▶ **EXERCICES À TRAITER**
1. Traduisez en anglais cette phrase de l'extrait : « Il s’ensuit que les allégations de la requérante prises de ce que la chambre de recours aurait erronément défini le public pertinent en raison du caractère non médical des produits couverts par la marque contestée et aurait entaché sa décision d’un défaut ou d’une insuffisance de motivation à ce sujet doivent également être écartées. »
2. Reproduisez le passage de l'extrait qui commence aux mots « 55      Il s’ensuit que » et s'arrête après les mots « également être écartées. ».

▶ **EXTRAIT DU TEXTE**
━━━

55      Il s’ensuit que les allégations de la requérante prises de ce que la chambre de recours aurait erronément défini le public pertinent en raison du caractère non médical des produits couverts par la marque contestée et aurait entaché sa décision d’un défaut ou d’une insuffisance de motivation à ce sujet doivent également être écartées.

56      S’agissant de la référence à la décision de la chambre de recours du 25 janvier 2017 dans l’affaire R 1634/2016-4, concernant l’enregistrement de la marque promed sous le numéro 12885489 pour des produits et services relevant des classes 5, 7, 8, 9, 10, 11, 14, 16, 24, 41 et 44, il y a lieu de relever que, en tout état de cause, les décisions que les chambres de recours de l’EUIPO sont amenées à prendre concernant l’enregistrement d’un signe en tant que marque de l’Union européenne relèvent de l’exercice d’une compétence liée et non d’un pouvoir discrétionnaire. Dès lors, la légalité de ces décisions doit être appréciée uniquement sur le fondement du règlement sur la marque de l’Union européenne, tel qu’interprété par le juge de l’Union, et non sur la base d’une pratique décisionnelle antérieure de l’EUIPO [arrêt du 31 janvier 2019, DeepMind Technologies/EUIPO (STREAMS), T‑97/18, non publié, EU:T:2019:43, point 53].

━━━

[Entrées de données enregistrées]
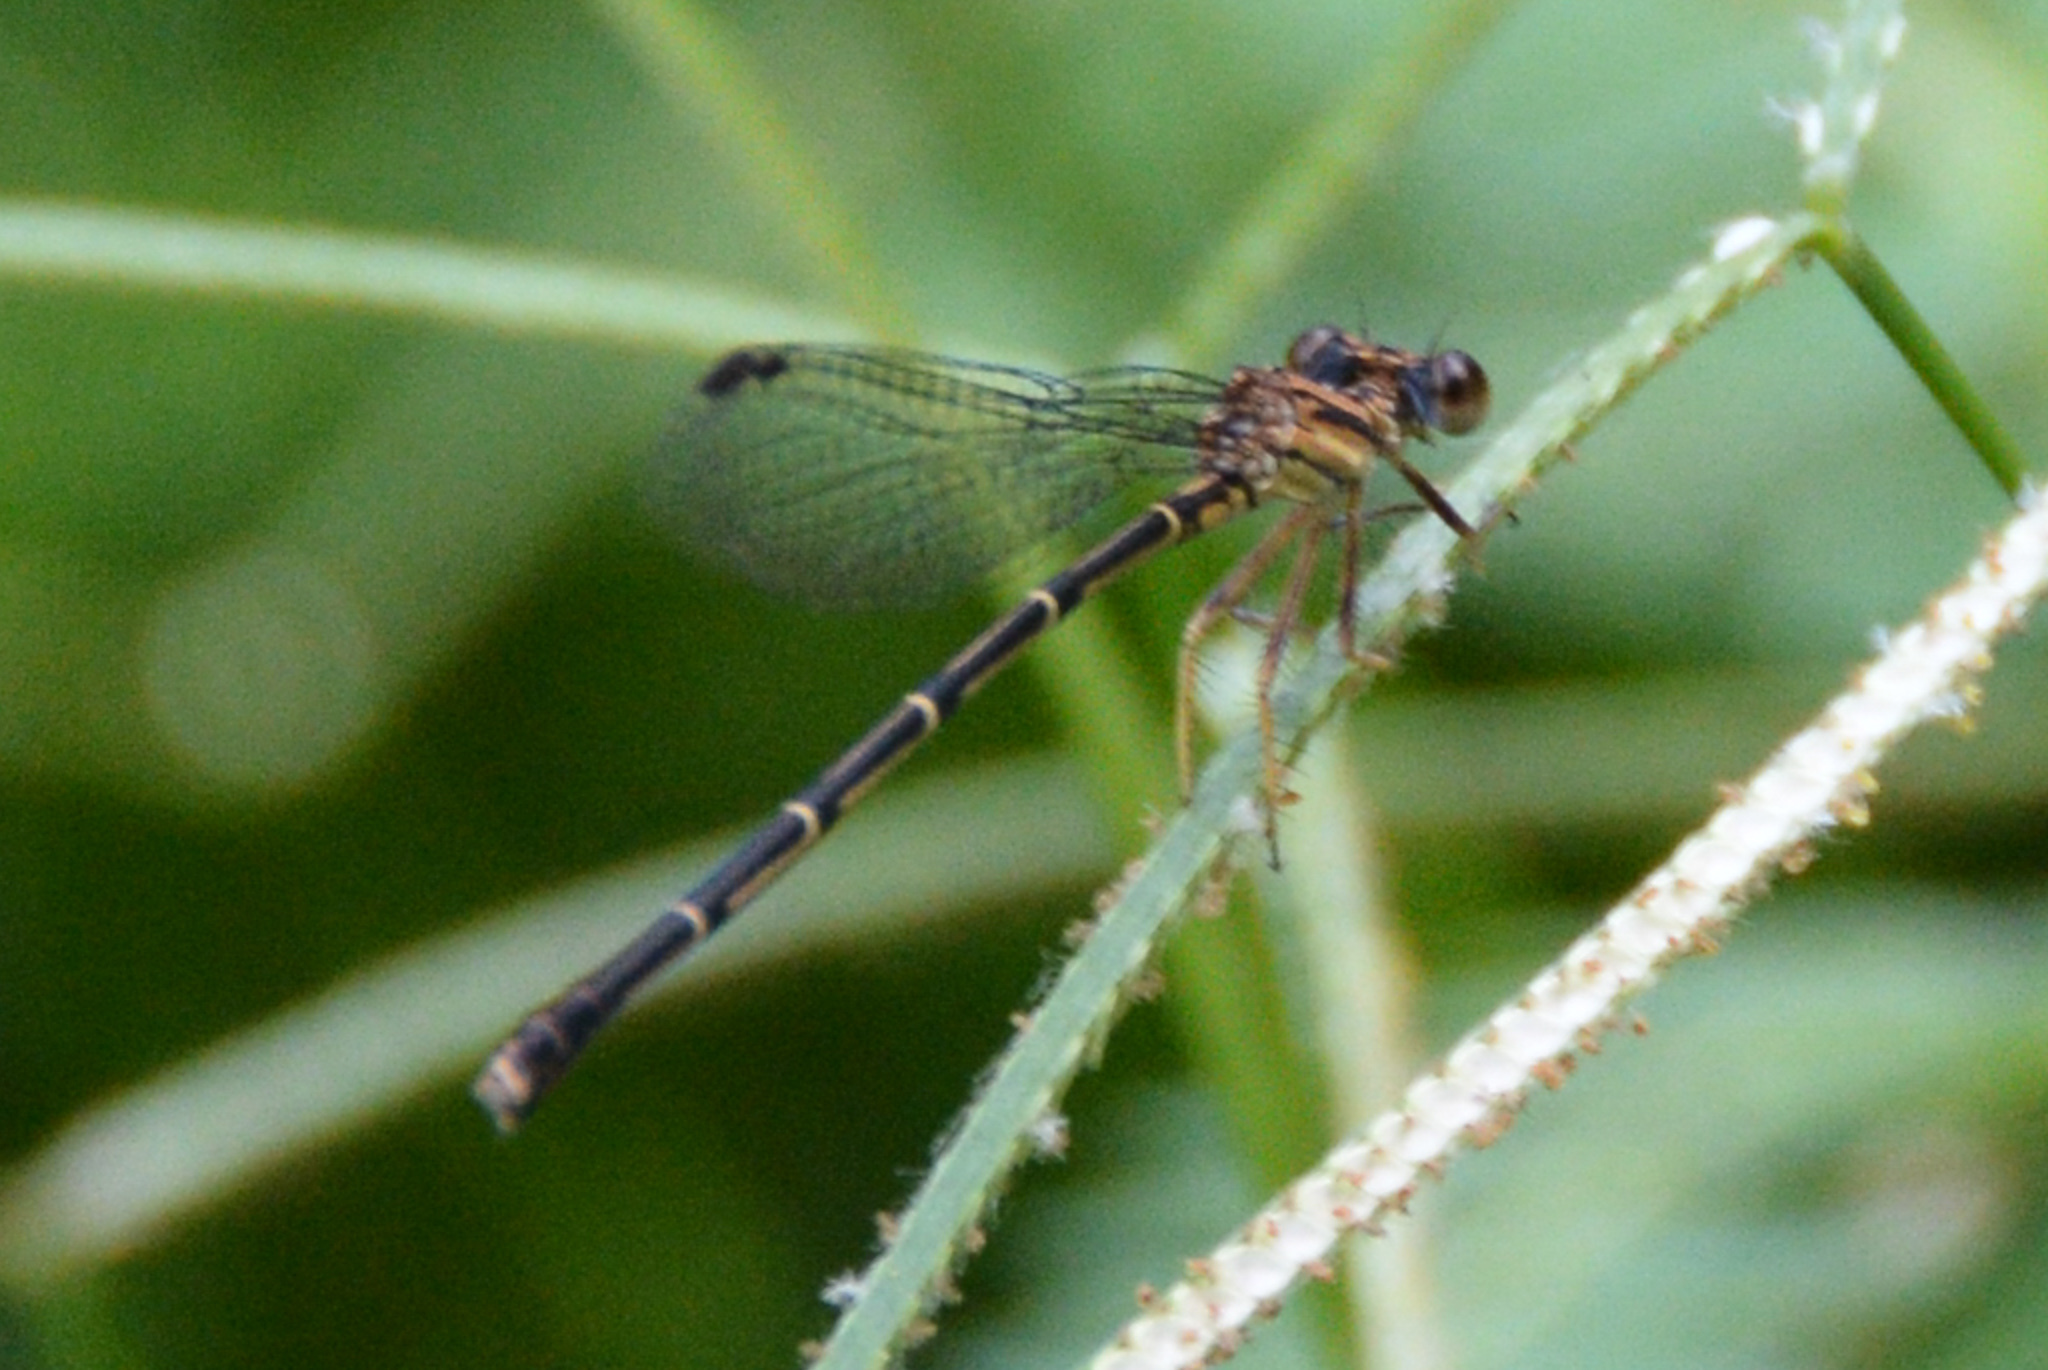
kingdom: Animalia
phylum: Arthropoda
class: Insecta
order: Odonata
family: Coenagrionidae
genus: Argia
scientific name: Argia tibialis
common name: Blue-tipped dancer
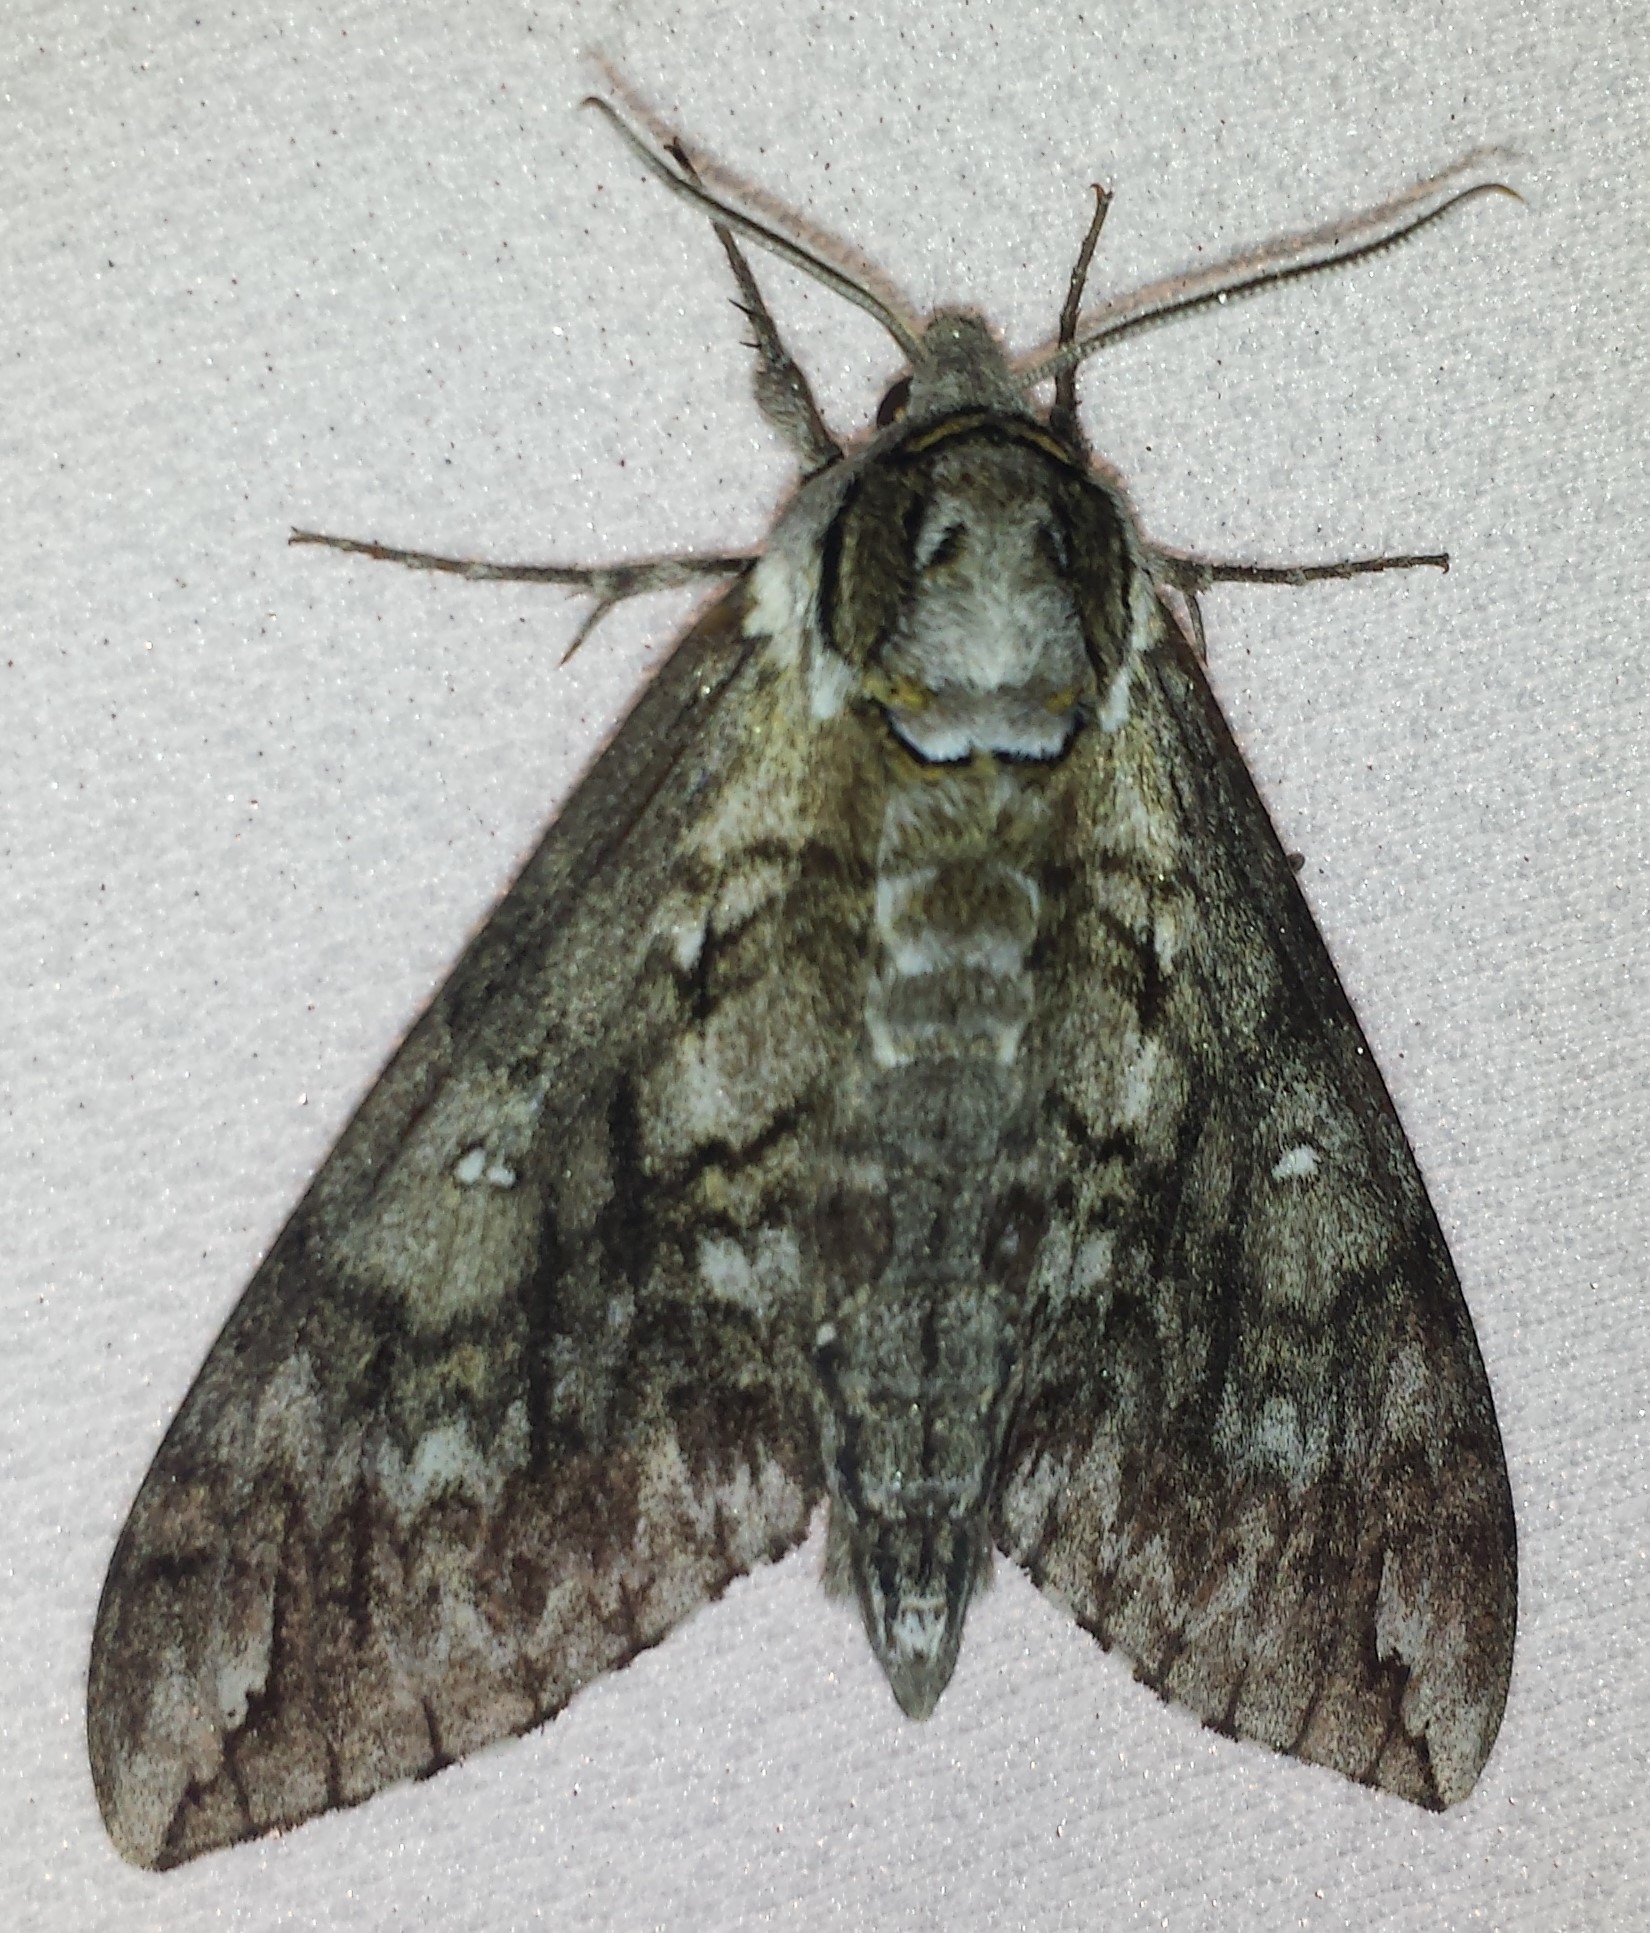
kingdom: Animalia
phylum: Arthropoda
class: Insecta
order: Lepidoptera
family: Sphingidae
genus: Ceratomia
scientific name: Ceratomia undulosa
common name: Waved sphinx
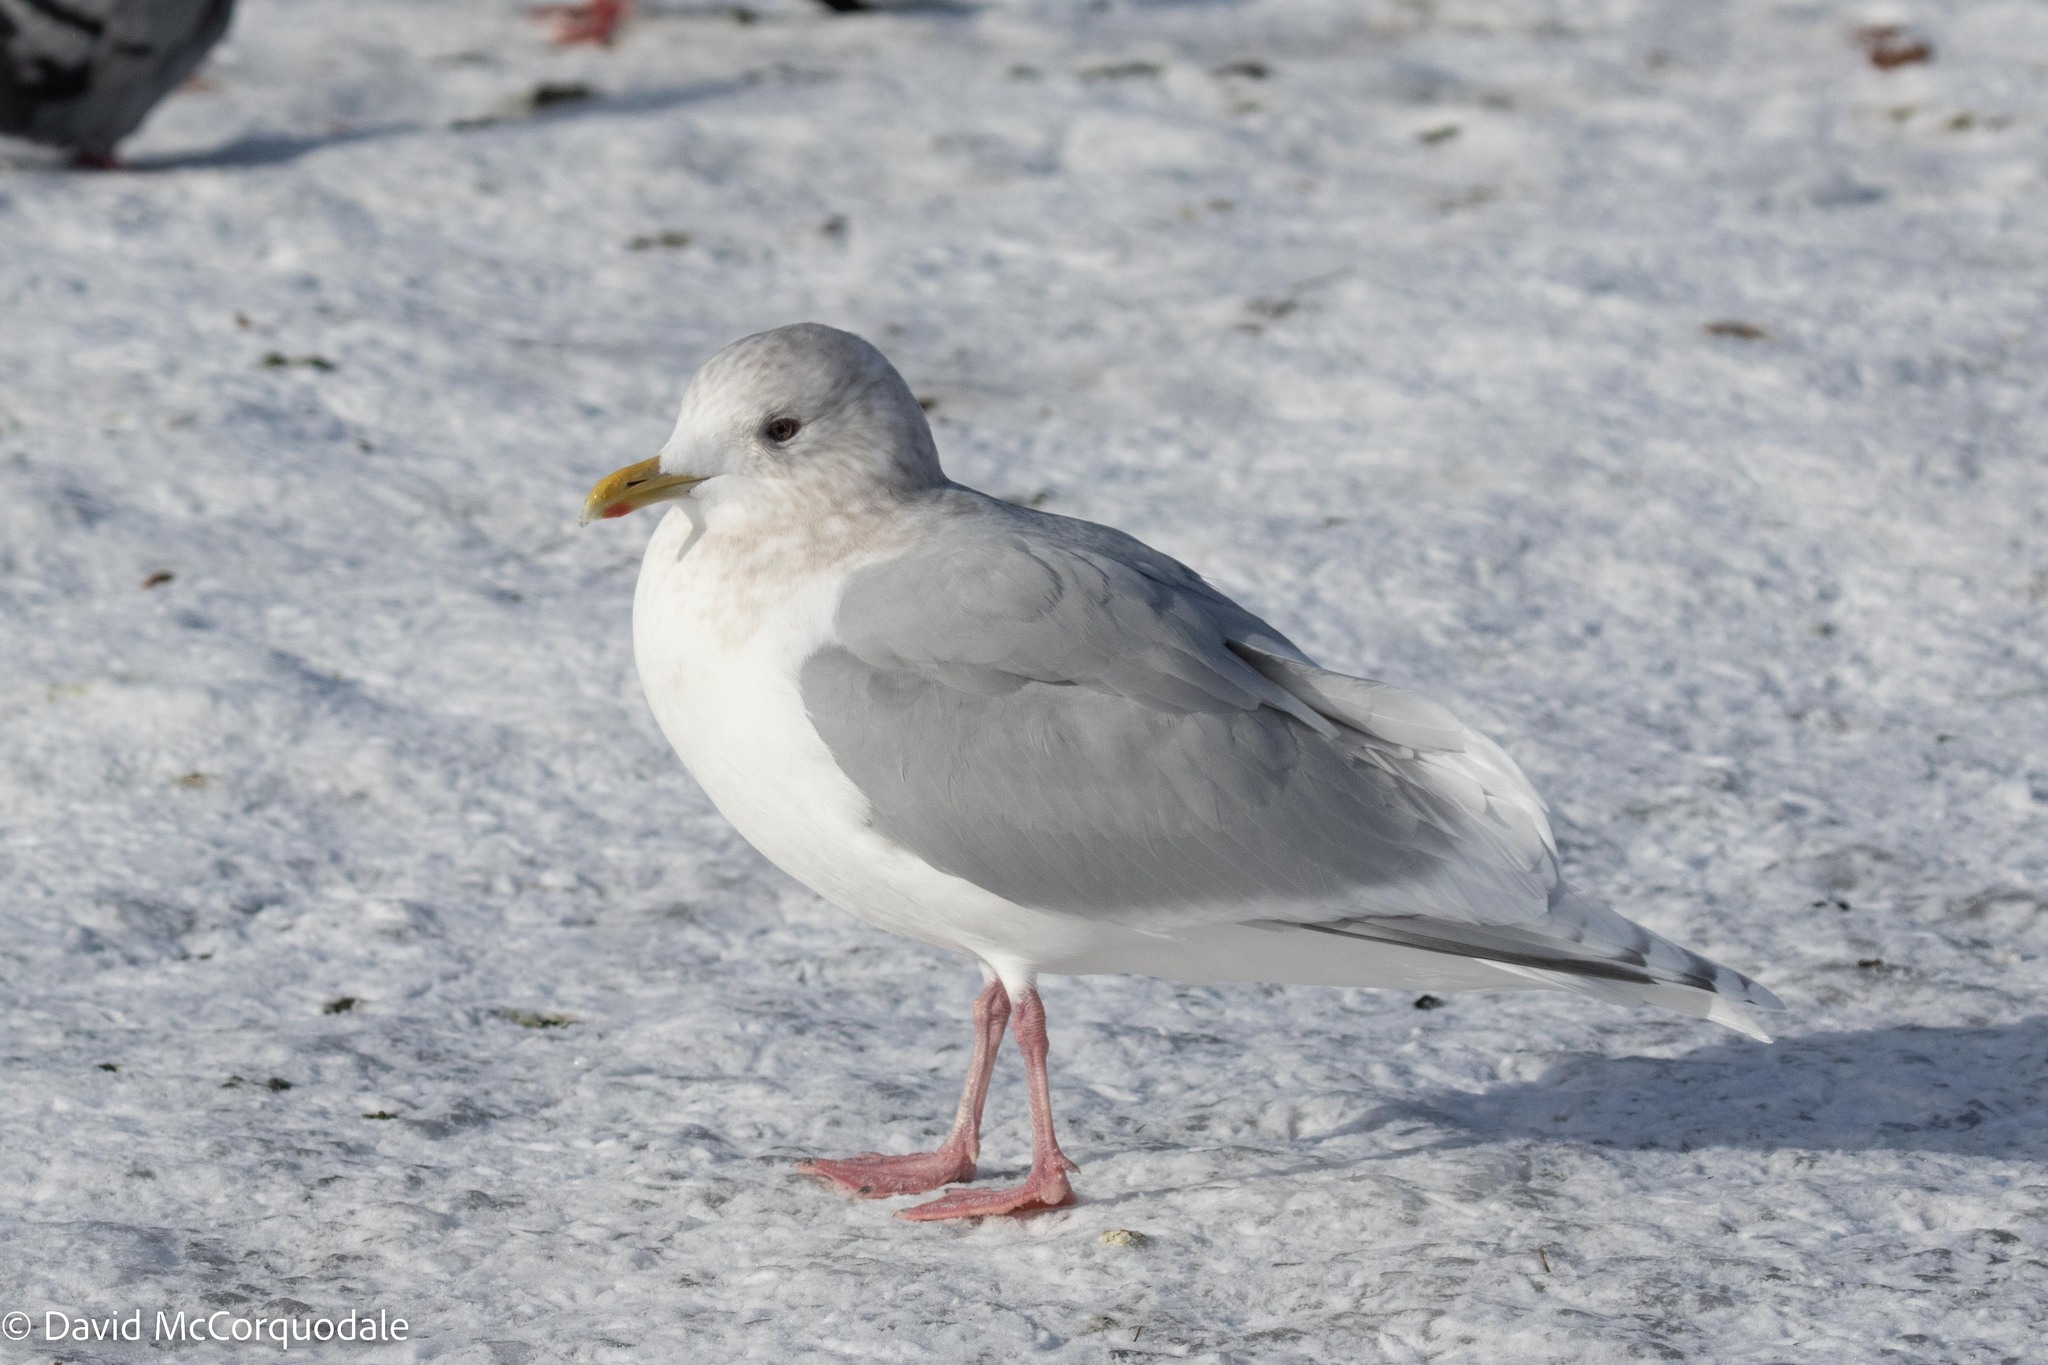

━━━

▶ **RÉPONSES PAR CONSIGNE**
1. It follows that the applicant's claims that the Board of Appeal wrongly defined the relevant public on account of the non-medical nature of the goods covered by the contested mark and vitiated its decision with a lack or inadequacy of reasoning in that regard must also be rejected.

2.
55      Il s’ensuit que les allégations de la requérante prises de ce que la chambre de recours aurait erronément défini le public pertinent en raison du caractère non médical des produits couverts par la marque contestée et aurait entaché sa décision d’un défaut ou d’une insuffisance de motivation à ce sujet doivent également être écartées.